§ Activity
Please print the records below exactly as they are written.

(Items listed in a dataset)

========

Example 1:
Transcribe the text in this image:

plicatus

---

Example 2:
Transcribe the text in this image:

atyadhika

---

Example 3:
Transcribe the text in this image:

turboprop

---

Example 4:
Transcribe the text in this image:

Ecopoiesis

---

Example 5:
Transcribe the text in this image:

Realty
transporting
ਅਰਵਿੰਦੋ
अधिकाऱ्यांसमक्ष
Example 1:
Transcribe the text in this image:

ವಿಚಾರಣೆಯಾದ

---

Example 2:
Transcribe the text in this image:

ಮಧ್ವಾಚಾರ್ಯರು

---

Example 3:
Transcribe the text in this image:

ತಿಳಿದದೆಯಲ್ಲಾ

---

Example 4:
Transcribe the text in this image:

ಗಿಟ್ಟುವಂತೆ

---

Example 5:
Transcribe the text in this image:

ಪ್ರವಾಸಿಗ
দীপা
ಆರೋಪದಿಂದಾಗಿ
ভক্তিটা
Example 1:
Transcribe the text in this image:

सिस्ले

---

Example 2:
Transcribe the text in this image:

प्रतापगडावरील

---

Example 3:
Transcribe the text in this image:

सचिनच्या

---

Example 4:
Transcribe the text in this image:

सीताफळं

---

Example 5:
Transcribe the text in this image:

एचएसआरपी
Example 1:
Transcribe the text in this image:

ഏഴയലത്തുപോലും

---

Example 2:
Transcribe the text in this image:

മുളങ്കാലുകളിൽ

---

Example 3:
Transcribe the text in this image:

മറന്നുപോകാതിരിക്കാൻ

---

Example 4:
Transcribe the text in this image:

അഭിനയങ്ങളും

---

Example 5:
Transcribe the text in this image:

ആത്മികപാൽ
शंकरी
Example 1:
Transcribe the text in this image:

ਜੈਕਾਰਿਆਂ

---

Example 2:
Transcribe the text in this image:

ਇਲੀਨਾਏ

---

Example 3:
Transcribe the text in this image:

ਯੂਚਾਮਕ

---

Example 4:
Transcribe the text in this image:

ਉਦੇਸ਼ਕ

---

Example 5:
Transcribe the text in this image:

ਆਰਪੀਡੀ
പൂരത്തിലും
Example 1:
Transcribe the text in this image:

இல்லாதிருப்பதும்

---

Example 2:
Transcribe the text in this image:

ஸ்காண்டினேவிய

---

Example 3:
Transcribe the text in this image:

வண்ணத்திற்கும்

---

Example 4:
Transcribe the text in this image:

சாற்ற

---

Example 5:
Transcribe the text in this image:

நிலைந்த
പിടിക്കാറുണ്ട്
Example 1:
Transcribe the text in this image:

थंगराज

========

§ Output
Example 1:
Transcribe the text in this image:

plicatus

---

Example 2:
Transcribe the text in this image:

atyadhika

---

Example 3:
Transcribe the text in this image:

turboprop

---

Example 4:
Transcribe the text in this image:

Ecopoiesis

---

Example 5:
Transcribe the text in this image:

Realty
transporting
ਅਰਵਿੰਦੋ
अधिकाऱ्यांसमक्ष
Example 1:
Transcribe the text in this image:

ವಿಚಾರಣೆಯಾದ

---

Example 2:
Transcribe the text in this image:

ಮಧ್ವಾಚಾರ್ಯರು

---

Example 3:
Transcribe the text in this image:

ತಿಳಿದದೆಯಲ್ಲಾ

---

Example 4:
Transcribe the text in this image:

ಗಿಟ್ಟುವಂತೆ

---

Example 5:
Transcribe the text in this image:

ಪ್ರವಾಸಿಗ
দীপা
ಆರೋಪದಿಂದಾಗಿ
ভক্তিটা
Example 1:
Transcribe the text in this image:

सिस्ले

---

Example 2:
Transcribe the text in this image:

प्रतापगडावरील

---

Example 3:
Transcribe the text in this image:

सचिनच्या

---

Example 4:
Transcribe the text in this image:

सीताफळं

---

Example 5:
Transcribe the text in this image:

एचएसआरपी
Example 1:
Transcribe the text in this image:

ഏഴയലത്തുപോലും

---

Example 2:
Transcribe the text in this image:

മുളങ്കാലുകളിൽ

---

Example 3:
Transcribe the text in this image:

മറന്നുപോകാതിരിക്കാൻ

---

Example 4:
Transcribe the text in this image:

അഭിനയങ്ങളും

---

Example 5:
Transcribe the text in this image:

ആത്മികപാൽ
शंकरी
Example 1:
Transcribe the text in this image:

ਜੈਕਾਰਿਆਂ

---

Example 2:
Transcribe the text in this image:

ਇਲੀਨਾਏ

---

Example 3:
Transcribe the text in this image:

ਯੂਚਾਮਕ

---

Example 4:
Transcribe the text in this image:

ਉਦੇਸ਼ਕ

---

Example 5:
Transcribe the text in this image:

ਆਰਪੀਡੀ
പൂരത്തിലും
Example 1:
Transcribe the text in this image:

இல்லாதிருப்பதும்

---

Example 2:
Transcribe the text in this image:

ஸ்காண்டினேவிய

---

Example 3:
Transcribe the text in this image:

வண்ணத்திற்கும்

---

Example 4:
Transcribe the text in this image:

சாற்ற

---

Example 5:
Transcribe the text in this image:

நிலைந்த
പിടിക്കാറുണ്ട്
Example 1:
Transcribe the text in this image:

थंगराज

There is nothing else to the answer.